TurboQuant model weight compression support added to Llamacpp

Dev drops huge speed upgrade, comment section declares ‘Witchcraft’ and demands benchmarks

TLDR: A new TurboQuant upgrade makes big AI models run faster and smaller without hurting performance, and the dev swears every test passes. The comments explode into a battle over trust, benchmarks, and Apple vs Nvidia bragging rights, turning a technical patch into a full-blown speed cult showdown.

TurboQuant just squeezed big AI models into smaller, faster packages without breaking anything, and the community is acting like someone overclocked reality.
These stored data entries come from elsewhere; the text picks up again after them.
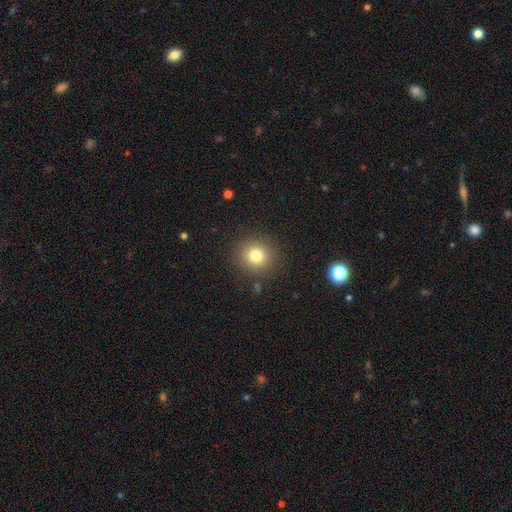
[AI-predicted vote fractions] smooth_or_featured: smooth (p=0.79) [alt: star or artifact p=0.13]
how_rounded: round (p=0.90) [alt: in between p=0.09]
merging: none (p=0.88) [alt: minor disturbance p=0.07]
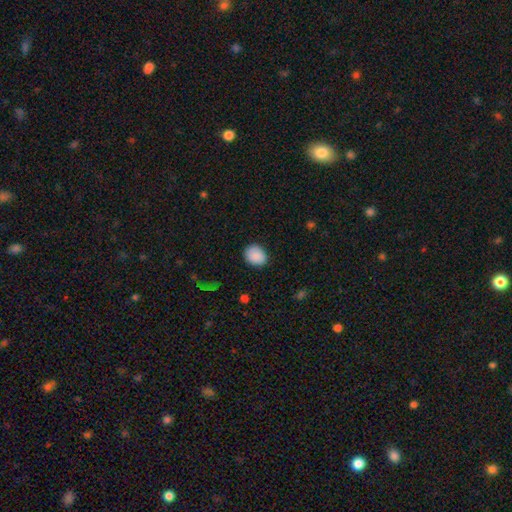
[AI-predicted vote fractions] Smooth or featured: smooth — 88% (star or artifact — 8%)
How rounded: round — 62% (in between — 37%)
Merging: none — 84% (minor disturbance — 12%)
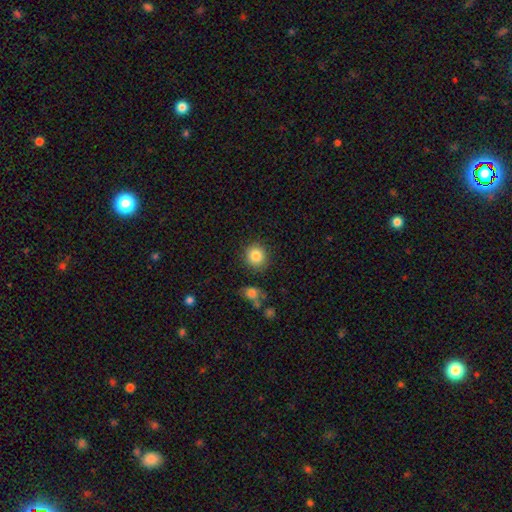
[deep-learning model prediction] A smooth galaxy with no disk features (85%) that is round (89%). Merging: none (86%).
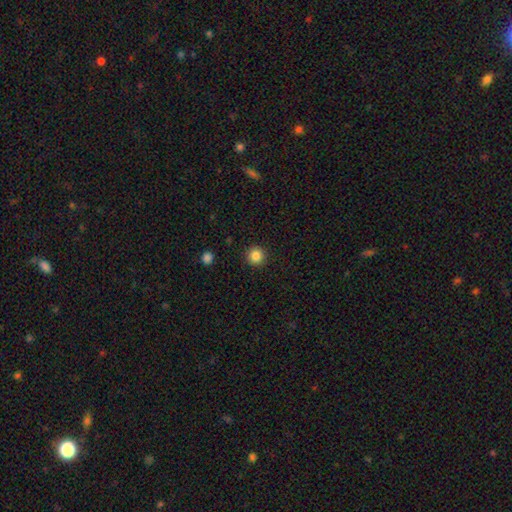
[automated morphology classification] smooth 85%, star or artifact 11%, featured or disk 4%. Down the decision tree: how rounded — round (95%); merging — none (92%).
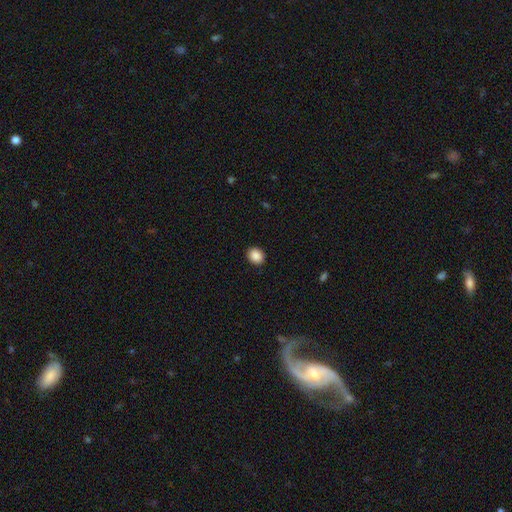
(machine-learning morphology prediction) smooth_or_featured: smooth (p=0.89) [alt: star or artifact p=0.09]
how_rounded: round (p=0.68) [alt: in between p=0.31]
merging: none (p=0.92) [alt: minor disturbance p=0.05]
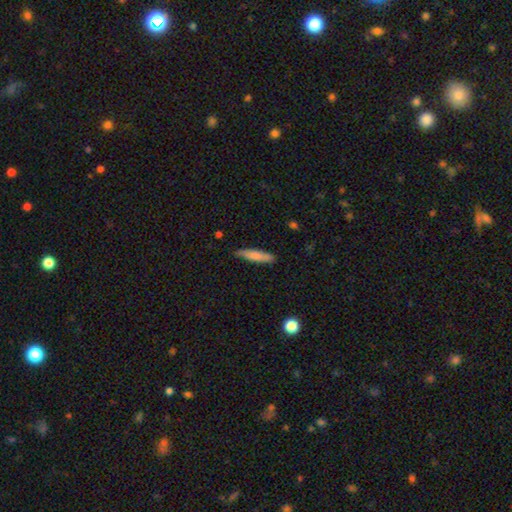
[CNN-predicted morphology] A smooth galaxy with no disk features (78%) that is cigar-shaped (84%).

Vote fractions:
- Smooth or featured? smooth: 78% / featured or disk: 16% / star or artifact: 6%
- How rounded? cigar-shaped: 84% / in between: 15% / round: 1%
- Merging? none: 81% / minor disturbance: 15% / major disturbance: 2% / merger: 1%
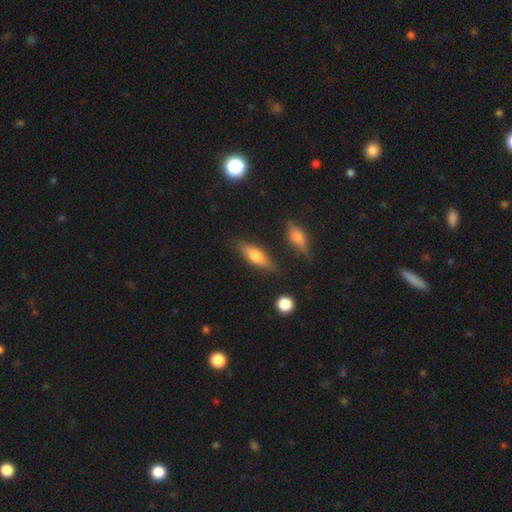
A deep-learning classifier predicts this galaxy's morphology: A smooth galaxy with no disk features (62%) that is in between round and cigar-shaped (56%).

Vote fractions:
- Smooth or featured? smooth: 62% / featured or disk: 31% / star or artifact: 7%
- How rounded? in between: 56% / cigar-shaped: 41% / round: 3%
- Merging? none: 80% / minor disturbance: 13% / merger: 4% / major disturbance: 3%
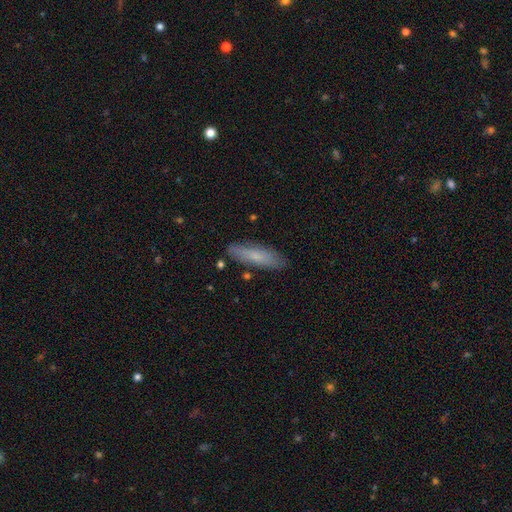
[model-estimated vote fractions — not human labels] The model was most divided on "how rounded": cigar-shaped: 69%, in between: 30%, round: 2%. More confident: merging — none (84%); smooth or featured — smooth (71%).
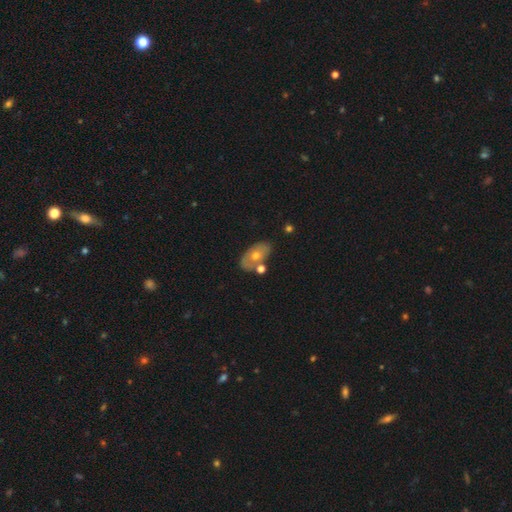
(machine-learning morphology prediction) Overall: smooth (49%; featured or disk 43%). Merging: none (64%).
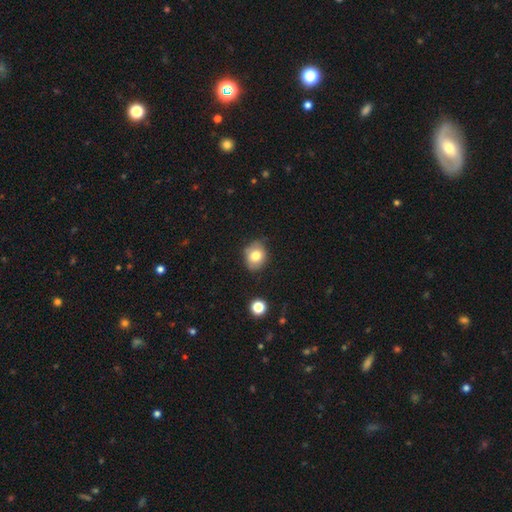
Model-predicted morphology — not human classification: Smooth or featured?
  - smooth: 77% *
  - featured or disk: 14%
  - star or artifact: 10%
How rounded?
  - round: 58% *
  - in between: 41%
  - cigar-shaped: 1%
Merging?
  - none: 76% *
  - minor disturbance: 19%
  - major disturbance: 3%
  - merger: 2%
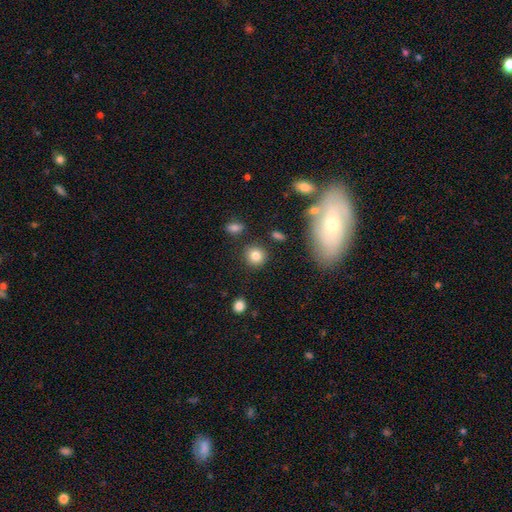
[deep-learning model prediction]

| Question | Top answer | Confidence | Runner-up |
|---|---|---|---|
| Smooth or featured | smooth | 83% | star or artifact (10%) |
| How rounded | round | 87% | in between (12%) |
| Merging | none | 86% | minor disturbance (8%) |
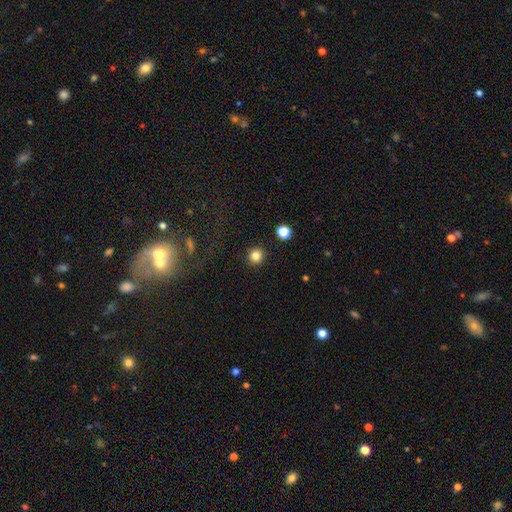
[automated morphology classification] smooth-or-featured: smooth: 84% | star or artifact: 11% | featured or disk: 4%
  how-rounded: round: 94% | in between: 5% | cigar-shaped: 1%
  merging: none: 91% | minor disturbance: 5% | major disturbance: 2% | merger: 2%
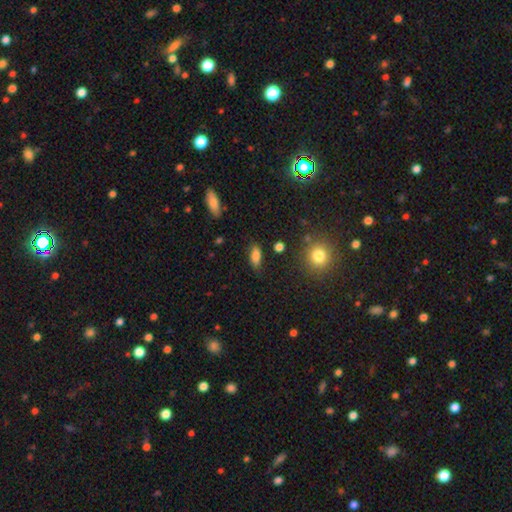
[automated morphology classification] Overall: smooth (79%). How rounded: in between (76%). Merging: none (79%).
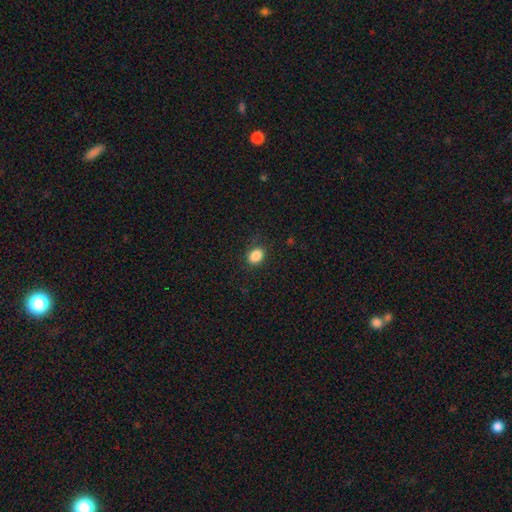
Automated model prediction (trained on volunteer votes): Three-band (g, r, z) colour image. It shows a smooth galaxy with no disk features (87%) that is in between round and cigar-shaped (70%). Merging: none (82%).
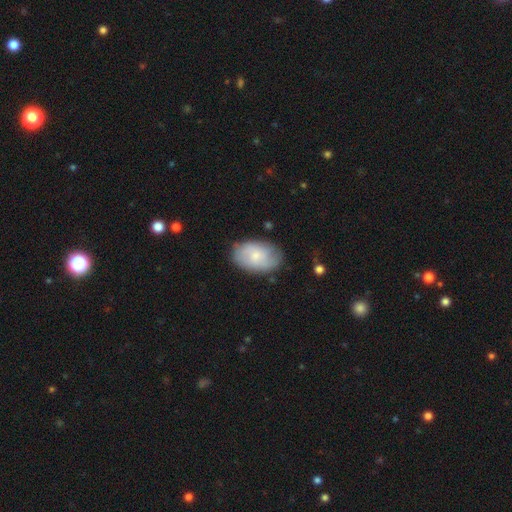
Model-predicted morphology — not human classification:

The dev shows charts saying “no slowdowns, no accuracy loss,” and one commenter immediately yells “Pics or it didn’t happen—post the full benchmark CSV!” Bench nerds arrive with calculators in hand, zooming in on every tiny number like it’s the Zapruder film of AI.

The biggest drama? A change that quietly disables an upstream feature because it caused crashes on a popular model. Half the comments are cheering, calling it “bug exorcism,” while others accuse the project of forking into a “Turbo-only cult.” One person summed it up: “So we’re just turning features off now and calling it optimization?” and instantly got dogpiled by users pointing to the “ALL TESTS PASS” line like it’s a legal defense.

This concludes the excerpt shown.